Приехала она к Ивану в Розенгейм. Показал он ей письмо от Эдуарда, в котором тот сообщал, что жив, здоров и просил брата позаботиться о жене и сыне до своего возвращения.

– Ну что ж, оставайся. Пропитания нам хватит, а питать я тебя буду не просто так, а за работу, так что нахлебницей не будешь. Кстати, ты завтракала?

– Да, завтракала.

– Вот хорошо, тогда мы сразу поедем в поле. Будешь снопы вязать.

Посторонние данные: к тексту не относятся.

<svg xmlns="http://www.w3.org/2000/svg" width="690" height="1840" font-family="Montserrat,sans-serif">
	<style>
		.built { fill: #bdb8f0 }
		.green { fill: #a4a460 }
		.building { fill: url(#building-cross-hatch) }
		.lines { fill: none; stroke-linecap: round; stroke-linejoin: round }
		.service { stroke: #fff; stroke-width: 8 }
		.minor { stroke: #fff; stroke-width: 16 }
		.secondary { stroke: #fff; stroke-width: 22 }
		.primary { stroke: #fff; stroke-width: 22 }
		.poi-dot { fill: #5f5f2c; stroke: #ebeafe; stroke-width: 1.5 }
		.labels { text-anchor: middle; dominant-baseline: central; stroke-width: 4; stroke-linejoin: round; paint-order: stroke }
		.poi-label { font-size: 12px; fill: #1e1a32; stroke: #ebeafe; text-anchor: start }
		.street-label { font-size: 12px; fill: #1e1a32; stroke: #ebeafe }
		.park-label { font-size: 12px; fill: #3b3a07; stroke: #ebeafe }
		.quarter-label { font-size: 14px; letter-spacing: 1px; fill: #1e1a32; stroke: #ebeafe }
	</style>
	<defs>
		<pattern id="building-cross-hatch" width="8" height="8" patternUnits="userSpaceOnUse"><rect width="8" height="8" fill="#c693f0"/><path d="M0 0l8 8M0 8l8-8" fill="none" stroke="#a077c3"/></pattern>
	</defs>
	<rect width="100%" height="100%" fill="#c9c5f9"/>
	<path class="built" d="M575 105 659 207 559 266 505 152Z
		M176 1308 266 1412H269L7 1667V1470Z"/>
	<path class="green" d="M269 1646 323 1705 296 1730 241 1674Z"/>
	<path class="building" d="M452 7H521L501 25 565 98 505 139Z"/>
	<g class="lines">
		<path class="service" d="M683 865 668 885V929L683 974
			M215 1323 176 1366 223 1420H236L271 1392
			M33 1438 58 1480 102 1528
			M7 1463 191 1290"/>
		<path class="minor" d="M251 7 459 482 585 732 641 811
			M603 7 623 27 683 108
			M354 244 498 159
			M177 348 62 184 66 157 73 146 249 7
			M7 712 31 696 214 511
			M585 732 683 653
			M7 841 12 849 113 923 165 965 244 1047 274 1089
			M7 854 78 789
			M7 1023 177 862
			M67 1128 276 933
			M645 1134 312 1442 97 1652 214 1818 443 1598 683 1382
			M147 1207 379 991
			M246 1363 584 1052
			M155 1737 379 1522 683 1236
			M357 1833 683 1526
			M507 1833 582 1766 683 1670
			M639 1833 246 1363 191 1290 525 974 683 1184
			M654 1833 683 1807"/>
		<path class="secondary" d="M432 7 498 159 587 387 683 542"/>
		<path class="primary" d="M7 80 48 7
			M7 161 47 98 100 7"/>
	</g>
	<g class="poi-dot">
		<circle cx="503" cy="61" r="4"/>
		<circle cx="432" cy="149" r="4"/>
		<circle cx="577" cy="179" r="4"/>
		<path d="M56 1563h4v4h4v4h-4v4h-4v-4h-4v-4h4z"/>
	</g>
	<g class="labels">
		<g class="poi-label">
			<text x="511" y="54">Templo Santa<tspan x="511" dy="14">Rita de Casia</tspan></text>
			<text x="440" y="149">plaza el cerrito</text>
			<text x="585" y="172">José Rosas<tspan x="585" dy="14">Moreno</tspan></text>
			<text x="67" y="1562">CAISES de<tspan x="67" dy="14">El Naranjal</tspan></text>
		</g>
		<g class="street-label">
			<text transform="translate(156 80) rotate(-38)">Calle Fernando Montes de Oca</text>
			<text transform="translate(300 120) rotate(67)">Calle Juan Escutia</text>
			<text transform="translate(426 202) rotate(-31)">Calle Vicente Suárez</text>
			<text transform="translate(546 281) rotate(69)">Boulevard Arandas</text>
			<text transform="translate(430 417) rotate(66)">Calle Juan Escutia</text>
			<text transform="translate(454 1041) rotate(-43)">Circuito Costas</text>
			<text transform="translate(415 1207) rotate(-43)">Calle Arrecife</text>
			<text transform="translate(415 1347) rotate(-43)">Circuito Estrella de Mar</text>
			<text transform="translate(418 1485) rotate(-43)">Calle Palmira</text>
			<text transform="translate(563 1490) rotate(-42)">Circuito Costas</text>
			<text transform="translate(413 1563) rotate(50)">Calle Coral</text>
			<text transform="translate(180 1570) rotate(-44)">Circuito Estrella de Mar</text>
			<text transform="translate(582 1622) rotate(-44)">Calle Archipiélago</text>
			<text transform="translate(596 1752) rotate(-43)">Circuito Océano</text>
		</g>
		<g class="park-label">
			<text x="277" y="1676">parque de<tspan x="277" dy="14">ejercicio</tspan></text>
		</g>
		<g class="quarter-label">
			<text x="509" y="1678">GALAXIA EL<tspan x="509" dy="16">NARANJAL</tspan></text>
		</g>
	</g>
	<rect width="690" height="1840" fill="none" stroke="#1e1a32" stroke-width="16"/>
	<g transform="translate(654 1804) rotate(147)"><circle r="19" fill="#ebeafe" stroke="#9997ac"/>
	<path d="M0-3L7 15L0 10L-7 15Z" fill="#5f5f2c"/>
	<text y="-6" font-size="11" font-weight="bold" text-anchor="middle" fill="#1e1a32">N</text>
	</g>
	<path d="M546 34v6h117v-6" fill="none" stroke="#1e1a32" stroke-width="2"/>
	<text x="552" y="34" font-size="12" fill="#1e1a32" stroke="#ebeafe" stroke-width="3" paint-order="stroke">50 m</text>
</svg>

Вечером, когда они усталые, сели за стол, пришёл Альфред – Иванов сын, живший в их старом доме, который они в 1906 году продали Ивану, уезжая в Екатериненштадт. Правильно сказать, жил он в Розенгейме летом, как на даче, а большую часть года проводил в Екатериненштадте или Покровске[3], где у него было какое-то своё дело. Оказывается, Альфред собрался уезжать в Америку, и все семейные разговоры и думы вертелись вокруг предстоящего отъезда.

– Дядя Христиан пишет: в Америке уже не корячатся, как мы, на полях. Там давно забыли, что такое серп и что такое сноп. Всё машины делают, которые комбайнами называются. Они и косят, и молотят, и готовое зерно сами в мешки затаривают.

– Надо же! – только и смогла сказать Доротея, потому что у неё язык после сегодняшнего рабочего дня заплетался.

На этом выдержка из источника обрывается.